(original posting 4-10-2008)
Important news about 100% financing, please read
Aloha!
Mortgage interest rates haven't changed much over the past two weeks hovering around 5.625% despite that the big picture has been relatively gloomy. Even though bad news for the economy usually means good news for bonds and mortgage rates we haven't seen the expected market reactions. Either we are blindly charging forward or more needs to be said for the resilience of the American economy. Stocks remain strong, but many stand firm that this is just a delay of the inevitable and the reality of recession will eventually sink in, eventually leading to a bond rally and lower mortgage interest rates. Yesterday's Fed minutes release from last months FOMC meeting indicated that the economic slowdown could continue well into next year while Former Federal Reserve Chairman Alan Greenspan shared similar thoughts at a conference in Tokyo on Tuesday. Mr. Greenspan feels that home prices are starting to stabilize and that we may see a very large rate of liquidation in the second half of this year. Once most of the home inventory has been eliminated then the markets can start to stabilize, but as Greenspan put it, "it will be slow, it will be hesitant." Greenspan also said that inflation will be contained during the current slow down before picking up as the world economy recovers. Which is great news for bonds, remember as far as mortgage rates are concerned, recession good :-), inflation bad :-(.
So, let's take all this and blend it up into an analysis. First add bonds, then add stocks, a dash of the Fed, a splash of Greenspan, hit blend, then serve:
I think the early bird gets the worm in this case. The rollercoaster is probably far from over, but the markets seem to be getting use to the ride. So I wouldn't expect magical rates to just suddenly appear. Even if we slip into a worse economic situation and recession is no longer a debate but a reality, that doesn't guarantee rates are going to go sliding with it.
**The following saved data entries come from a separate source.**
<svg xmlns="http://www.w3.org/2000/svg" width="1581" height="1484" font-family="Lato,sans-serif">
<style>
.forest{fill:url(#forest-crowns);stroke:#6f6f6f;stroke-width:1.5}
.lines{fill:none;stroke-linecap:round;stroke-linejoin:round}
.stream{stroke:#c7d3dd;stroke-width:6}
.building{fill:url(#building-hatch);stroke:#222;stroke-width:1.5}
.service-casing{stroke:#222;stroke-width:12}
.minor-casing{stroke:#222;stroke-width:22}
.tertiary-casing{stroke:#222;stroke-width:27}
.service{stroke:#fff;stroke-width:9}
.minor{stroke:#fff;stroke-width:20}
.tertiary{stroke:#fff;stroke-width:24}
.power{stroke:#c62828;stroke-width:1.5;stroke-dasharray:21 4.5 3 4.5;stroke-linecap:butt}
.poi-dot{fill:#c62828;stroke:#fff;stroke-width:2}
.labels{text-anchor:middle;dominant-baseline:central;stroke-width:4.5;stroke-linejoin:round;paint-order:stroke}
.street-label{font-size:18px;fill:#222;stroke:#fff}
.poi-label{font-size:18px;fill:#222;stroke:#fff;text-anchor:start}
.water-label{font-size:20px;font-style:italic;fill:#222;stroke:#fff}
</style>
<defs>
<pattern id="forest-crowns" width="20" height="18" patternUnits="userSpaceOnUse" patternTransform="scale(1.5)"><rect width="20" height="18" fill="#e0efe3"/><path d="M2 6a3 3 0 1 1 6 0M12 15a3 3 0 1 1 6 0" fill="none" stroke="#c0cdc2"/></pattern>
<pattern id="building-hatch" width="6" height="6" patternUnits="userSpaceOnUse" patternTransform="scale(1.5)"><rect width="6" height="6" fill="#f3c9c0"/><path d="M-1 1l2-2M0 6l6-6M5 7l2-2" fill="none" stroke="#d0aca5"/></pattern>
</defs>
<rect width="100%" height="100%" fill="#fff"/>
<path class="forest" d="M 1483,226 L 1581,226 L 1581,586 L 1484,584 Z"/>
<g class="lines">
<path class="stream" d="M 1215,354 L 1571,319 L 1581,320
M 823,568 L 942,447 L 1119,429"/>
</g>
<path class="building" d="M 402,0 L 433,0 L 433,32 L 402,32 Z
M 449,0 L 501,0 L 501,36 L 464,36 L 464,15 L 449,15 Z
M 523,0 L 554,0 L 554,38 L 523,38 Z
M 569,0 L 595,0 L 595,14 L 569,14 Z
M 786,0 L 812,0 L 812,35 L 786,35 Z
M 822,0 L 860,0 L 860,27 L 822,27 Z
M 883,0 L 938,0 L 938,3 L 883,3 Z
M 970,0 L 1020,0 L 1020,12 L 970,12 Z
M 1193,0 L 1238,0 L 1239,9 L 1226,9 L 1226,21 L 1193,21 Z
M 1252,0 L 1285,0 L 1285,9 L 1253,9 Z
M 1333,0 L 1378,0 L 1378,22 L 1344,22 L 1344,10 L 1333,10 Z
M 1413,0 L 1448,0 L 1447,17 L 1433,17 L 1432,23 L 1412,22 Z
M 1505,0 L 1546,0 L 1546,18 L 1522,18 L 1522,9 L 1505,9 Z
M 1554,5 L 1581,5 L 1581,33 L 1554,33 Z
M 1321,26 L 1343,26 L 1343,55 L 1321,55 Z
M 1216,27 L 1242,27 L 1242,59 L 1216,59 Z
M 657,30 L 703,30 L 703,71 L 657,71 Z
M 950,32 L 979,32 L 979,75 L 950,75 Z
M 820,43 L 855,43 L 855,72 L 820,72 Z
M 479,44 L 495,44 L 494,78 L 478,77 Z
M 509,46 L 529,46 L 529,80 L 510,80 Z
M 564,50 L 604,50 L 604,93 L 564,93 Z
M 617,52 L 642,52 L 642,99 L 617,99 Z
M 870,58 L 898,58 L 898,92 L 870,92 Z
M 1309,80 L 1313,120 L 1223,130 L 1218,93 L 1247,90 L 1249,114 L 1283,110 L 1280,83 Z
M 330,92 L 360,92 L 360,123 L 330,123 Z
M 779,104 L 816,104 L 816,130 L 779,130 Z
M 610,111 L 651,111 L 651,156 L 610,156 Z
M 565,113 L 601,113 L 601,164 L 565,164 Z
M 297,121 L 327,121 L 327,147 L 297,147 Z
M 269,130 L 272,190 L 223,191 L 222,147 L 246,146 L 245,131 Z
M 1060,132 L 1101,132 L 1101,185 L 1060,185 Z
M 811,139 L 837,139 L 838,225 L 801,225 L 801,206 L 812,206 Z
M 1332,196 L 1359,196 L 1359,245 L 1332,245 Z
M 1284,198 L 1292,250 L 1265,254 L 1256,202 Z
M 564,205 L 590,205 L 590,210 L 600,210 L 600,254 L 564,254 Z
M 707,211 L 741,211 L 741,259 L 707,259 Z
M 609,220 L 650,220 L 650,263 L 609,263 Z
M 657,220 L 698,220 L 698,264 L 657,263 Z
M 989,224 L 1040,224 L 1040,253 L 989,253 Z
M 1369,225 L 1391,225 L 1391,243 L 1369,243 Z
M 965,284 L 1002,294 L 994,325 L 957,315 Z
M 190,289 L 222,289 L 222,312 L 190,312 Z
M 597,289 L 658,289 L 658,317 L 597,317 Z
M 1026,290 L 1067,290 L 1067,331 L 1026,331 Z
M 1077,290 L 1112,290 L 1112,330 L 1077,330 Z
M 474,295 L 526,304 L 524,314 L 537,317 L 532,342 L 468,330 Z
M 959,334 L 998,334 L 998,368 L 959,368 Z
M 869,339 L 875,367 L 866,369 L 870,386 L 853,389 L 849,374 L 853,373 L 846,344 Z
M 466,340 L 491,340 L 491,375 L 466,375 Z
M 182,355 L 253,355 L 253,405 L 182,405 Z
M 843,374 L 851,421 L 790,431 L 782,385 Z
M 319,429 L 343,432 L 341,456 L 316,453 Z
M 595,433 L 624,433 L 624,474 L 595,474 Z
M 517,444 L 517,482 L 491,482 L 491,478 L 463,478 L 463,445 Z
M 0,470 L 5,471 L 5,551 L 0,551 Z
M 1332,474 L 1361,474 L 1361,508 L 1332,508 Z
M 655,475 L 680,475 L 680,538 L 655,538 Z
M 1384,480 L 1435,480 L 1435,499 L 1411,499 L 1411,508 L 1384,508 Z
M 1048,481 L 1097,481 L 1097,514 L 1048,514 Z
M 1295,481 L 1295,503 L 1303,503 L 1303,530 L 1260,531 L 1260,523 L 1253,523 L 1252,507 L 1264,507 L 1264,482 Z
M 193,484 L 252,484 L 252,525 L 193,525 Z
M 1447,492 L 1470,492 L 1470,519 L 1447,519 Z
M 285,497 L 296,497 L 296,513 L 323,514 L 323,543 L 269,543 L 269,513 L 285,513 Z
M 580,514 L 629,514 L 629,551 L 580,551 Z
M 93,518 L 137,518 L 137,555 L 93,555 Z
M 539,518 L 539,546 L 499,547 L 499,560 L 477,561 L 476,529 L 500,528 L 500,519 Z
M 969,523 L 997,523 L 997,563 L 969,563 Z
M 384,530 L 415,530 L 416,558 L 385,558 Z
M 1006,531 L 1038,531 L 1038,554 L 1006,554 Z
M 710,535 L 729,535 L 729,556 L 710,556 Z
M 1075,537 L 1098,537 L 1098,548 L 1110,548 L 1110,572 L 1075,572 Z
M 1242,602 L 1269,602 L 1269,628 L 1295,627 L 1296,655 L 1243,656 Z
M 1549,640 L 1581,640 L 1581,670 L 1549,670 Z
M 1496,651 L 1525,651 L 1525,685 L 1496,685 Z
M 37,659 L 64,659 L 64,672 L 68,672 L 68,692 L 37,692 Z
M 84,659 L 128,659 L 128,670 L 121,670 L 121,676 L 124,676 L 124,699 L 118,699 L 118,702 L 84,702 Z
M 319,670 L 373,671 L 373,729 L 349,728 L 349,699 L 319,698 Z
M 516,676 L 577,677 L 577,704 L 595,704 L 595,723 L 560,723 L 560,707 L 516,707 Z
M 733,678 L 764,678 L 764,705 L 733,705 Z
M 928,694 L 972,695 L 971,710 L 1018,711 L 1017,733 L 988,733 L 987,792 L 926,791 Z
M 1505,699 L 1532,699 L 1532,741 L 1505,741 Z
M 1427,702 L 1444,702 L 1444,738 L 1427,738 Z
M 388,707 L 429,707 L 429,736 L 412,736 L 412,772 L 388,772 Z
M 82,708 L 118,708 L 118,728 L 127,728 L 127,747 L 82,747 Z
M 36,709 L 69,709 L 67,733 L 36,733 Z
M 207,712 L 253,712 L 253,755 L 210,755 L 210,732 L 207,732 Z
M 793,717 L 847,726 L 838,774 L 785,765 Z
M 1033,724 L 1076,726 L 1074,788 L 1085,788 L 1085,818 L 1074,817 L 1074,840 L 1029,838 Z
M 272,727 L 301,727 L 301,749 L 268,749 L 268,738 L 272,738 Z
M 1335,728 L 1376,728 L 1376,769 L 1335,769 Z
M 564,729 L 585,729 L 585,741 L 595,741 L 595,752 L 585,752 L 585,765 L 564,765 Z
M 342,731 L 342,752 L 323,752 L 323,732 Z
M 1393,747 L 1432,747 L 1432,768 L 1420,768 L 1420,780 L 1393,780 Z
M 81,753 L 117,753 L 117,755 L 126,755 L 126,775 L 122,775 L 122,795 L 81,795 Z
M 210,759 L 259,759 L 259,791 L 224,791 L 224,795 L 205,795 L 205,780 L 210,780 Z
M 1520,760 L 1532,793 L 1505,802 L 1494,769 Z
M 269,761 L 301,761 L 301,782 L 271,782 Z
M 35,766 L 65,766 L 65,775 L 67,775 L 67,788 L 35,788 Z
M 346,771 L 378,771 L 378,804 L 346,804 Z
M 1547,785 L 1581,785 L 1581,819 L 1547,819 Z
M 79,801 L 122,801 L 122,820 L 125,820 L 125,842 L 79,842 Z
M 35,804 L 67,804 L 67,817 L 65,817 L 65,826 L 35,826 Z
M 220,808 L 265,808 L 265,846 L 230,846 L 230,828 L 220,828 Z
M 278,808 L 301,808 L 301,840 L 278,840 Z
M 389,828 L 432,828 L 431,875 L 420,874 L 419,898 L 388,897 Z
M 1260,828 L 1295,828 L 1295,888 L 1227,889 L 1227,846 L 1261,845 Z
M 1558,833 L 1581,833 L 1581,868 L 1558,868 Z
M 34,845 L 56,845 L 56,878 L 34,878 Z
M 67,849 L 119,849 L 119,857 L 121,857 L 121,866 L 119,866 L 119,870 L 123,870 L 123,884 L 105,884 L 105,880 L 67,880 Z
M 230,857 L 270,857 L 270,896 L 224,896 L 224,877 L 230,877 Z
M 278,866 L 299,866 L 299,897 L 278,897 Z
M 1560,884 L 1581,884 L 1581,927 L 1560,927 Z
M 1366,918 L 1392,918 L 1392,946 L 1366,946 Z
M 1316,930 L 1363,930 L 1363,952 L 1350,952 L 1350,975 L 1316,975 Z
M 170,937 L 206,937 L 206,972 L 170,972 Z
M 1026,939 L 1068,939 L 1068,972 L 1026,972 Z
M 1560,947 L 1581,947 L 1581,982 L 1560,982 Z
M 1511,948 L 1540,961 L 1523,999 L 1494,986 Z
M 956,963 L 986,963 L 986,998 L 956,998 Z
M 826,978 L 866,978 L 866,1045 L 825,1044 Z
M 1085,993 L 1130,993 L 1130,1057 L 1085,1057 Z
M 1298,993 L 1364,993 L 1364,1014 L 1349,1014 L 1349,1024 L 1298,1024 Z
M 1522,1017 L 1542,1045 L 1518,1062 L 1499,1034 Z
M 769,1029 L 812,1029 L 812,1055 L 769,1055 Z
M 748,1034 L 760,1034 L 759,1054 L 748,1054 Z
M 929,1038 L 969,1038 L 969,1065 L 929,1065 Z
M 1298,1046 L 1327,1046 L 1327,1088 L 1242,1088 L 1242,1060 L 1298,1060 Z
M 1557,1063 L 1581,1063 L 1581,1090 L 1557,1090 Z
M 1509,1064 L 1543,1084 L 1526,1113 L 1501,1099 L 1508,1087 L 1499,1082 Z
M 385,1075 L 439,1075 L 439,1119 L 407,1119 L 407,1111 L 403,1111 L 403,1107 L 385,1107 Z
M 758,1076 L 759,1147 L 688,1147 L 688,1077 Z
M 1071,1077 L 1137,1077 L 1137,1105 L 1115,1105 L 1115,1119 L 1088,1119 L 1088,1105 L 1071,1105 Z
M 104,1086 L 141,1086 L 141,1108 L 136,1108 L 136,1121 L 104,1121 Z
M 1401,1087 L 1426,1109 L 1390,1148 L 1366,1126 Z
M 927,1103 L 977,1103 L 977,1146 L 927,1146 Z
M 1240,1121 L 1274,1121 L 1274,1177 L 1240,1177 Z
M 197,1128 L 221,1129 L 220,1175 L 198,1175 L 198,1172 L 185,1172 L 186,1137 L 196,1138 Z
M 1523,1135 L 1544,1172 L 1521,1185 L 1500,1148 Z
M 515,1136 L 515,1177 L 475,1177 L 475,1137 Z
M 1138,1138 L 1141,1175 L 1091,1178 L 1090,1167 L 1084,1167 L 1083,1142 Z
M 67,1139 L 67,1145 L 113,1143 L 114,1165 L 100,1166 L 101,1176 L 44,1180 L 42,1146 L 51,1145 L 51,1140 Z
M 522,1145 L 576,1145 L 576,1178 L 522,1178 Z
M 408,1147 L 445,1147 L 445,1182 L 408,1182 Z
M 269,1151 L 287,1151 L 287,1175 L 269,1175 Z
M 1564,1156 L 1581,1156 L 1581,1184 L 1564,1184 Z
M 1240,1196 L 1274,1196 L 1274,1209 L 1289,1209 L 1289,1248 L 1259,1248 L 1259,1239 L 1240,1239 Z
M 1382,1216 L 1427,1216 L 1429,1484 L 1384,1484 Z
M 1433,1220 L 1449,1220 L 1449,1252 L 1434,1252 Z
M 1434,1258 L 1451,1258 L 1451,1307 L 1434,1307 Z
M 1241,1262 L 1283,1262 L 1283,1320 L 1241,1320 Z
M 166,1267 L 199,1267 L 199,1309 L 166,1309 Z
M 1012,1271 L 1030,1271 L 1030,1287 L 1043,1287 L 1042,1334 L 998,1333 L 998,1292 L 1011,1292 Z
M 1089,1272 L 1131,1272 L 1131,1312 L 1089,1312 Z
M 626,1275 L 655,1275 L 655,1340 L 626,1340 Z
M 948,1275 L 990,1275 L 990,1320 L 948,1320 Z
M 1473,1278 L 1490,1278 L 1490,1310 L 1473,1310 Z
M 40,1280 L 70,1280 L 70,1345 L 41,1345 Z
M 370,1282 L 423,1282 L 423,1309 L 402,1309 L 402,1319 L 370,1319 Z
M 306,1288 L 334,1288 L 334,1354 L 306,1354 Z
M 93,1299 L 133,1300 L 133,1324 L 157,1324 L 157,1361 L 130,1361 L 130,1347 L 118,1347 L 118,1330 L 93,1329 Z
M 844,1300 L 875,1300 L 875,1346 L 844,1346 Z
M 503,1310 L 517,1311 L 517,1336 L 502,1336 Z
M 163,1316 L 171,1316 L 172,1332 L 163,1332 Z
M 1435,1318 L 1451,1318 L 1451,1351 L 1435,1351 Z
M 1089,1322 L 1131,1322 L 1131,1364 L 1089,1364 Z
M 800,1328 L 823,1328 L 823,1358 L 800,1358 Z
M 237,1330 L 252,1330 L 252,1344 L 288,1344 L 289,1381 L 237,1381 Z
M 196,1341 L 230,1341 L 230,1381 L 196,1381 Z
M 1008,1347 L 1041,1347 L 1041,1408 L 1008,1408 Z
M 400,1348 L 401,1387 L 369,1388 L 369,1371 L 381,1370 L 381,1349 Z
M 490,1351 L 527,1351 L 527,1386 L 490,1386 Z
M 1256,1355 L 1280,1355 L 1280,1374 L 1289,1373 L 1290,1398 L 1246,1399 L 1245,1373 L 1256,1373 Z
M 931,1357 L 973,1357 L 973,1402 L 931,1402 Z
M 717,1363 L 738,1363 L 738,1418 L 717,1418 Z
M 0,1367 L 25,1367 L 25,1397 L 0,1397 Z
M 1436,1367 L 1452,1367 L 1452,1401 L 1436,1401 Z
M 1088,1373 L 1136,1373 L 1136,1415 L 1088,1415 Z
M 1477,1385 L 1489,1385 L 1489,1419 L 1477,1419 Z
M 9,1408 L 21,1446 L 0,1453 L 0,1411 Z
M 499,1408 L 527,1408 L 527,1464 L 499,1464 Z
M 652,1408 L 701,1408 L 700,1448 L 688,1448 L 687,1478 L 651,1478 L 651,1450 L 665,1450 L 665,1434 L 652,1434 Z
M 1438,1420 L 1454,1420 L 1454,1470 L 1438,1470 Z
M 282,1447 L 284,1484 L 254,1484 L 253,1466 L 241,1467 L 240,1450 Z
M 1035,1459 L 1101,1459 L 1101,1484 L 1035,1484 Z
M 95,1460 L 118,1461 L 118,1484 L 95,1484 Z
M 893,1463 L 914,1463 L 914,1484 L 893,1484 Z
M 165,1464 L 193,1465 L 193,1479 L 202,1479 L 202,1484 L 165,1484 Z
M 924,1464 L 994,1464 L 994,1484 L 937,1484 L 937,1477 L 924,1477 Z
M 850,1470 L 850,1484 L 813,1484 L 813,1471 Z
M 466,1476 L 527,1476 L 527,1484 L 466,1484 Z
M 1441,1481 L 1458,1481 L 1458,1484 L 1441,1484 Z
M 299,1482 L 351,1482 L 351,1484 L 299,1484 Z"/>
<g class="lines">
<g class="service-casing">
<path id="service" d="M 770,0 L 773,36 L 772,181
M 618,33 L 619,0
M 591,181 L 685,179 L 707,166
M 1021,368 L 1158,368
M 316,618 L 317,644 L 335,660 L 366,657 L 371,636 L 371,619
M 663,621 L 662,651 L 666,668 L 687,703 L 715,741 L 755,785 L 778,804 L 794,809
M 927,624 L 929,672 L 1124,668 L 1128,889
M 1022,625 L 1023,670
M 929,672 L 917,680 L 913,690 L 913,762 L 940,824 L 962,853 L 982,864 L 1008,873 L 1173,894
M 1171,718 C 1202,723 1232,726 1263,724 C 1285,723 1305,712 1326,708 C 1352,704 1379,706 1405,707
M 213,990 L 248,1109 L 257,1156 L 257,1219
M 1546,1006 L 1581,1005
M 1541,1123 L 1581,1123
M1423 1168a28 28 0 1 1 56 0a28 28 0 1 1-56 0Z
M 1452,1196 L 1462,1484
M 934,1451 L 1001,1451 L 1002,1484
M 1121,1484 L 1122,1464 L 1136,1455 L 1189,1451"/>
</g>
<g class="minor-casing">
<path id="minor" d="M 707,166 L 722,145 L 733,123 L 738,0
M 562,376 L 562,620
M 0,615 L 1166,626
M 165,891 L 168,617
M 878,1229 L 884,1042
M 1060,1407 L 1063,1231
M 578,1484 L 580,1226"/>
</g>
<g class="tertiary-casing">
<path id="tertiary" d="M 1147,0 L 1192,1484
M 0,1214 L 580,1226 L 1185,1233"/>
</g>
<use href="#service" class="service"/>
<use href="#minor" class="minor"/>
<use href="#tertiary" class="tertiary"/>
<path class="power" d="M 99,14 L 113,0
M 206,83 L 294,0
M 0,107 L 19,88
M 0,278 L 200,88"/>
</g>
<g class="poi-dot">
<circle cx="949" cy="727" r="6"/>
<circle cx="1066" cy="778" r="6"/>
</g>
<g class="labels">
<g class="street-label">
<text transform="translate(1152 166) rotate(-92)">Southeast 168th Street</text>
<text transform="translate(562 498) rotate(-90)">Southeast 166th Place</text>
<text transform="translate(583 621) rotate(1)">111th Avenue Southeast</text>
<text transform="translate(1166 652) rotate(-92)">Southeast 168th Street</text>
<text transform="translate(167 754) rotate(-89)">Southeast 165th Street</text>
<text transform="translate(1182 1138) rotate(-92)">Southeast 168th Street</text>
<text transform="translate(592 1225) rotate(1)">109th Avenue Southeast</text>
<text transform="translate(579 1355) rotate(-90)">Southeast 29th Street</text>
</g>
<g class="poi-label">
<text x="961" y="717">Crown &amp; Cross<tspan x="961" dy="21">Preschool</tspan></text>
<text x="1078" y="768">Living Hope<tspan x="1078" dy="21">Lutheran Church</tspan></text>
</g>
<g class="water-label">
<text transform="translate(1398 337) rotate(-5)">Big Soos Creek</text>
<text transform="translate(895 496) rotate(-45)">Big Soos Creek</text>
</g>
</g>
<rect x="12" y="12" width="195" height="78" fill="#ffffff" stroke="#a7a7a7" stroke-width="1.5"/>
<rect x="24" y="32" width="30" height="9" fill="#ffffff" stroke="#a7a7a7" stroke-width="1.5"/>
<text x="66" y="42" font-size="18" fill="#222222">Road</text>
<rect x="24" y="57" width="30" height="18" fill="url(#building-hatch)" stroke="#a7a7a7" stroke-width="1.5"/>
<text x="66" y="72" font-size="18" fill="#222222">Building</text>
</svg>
The Fed can lower rates all they want, but as we've seen so far this year that usually works against bonds as it tends to stimulate a stock rally. But really, why is anyone waiting? Even if rates dip under 5.5% again how much of difference will it actually make and is it worth losing out on a great price on a great investment. I'd hate to see people miss out on the bottom floor because they were waiting for someone to announce it's here. Hi, I'm someone, Hi, it's here! You don't officially know it's the bottom until it starts to stabilize and recover and guess what it's starting to stabilize so here comes the bottom, don't wait for the memo! Once we start to eliminate the inventory this great window of opportunity will have past.
But, besides the price points there is another factor that is squeezing the opportunity out of the market. In case you haven't heard 100% financing is all but a thing of the past. The mortgage insurance companies are no longer willing to ensure up to 100%. I still have a lender or two that can still do 100% financing, but it's not going to last. So come on early bird, get the worm! Also, lenders continue to tighten guidelines, while others continue to seek buy outs and financial support. We're all familiar with what happened at Countrywide, Bear Stearns almost went under last month, and now Washington Mutual is discussing a deal for a $5 billion dollar cash infusion from a private equity group, this days before announcing they(WaMu) would be exiting the wholesale lending industry.
The way I see it, the time is now, so let's get excited! Rates are incredibly low, home prices are bottom floor, the market can still offer good financing options, and with economic recovery right around the corner, the window of opportunity is NOW!!
Aloha!

Good information. Rates are good and another 1/8 point isn't a big deal.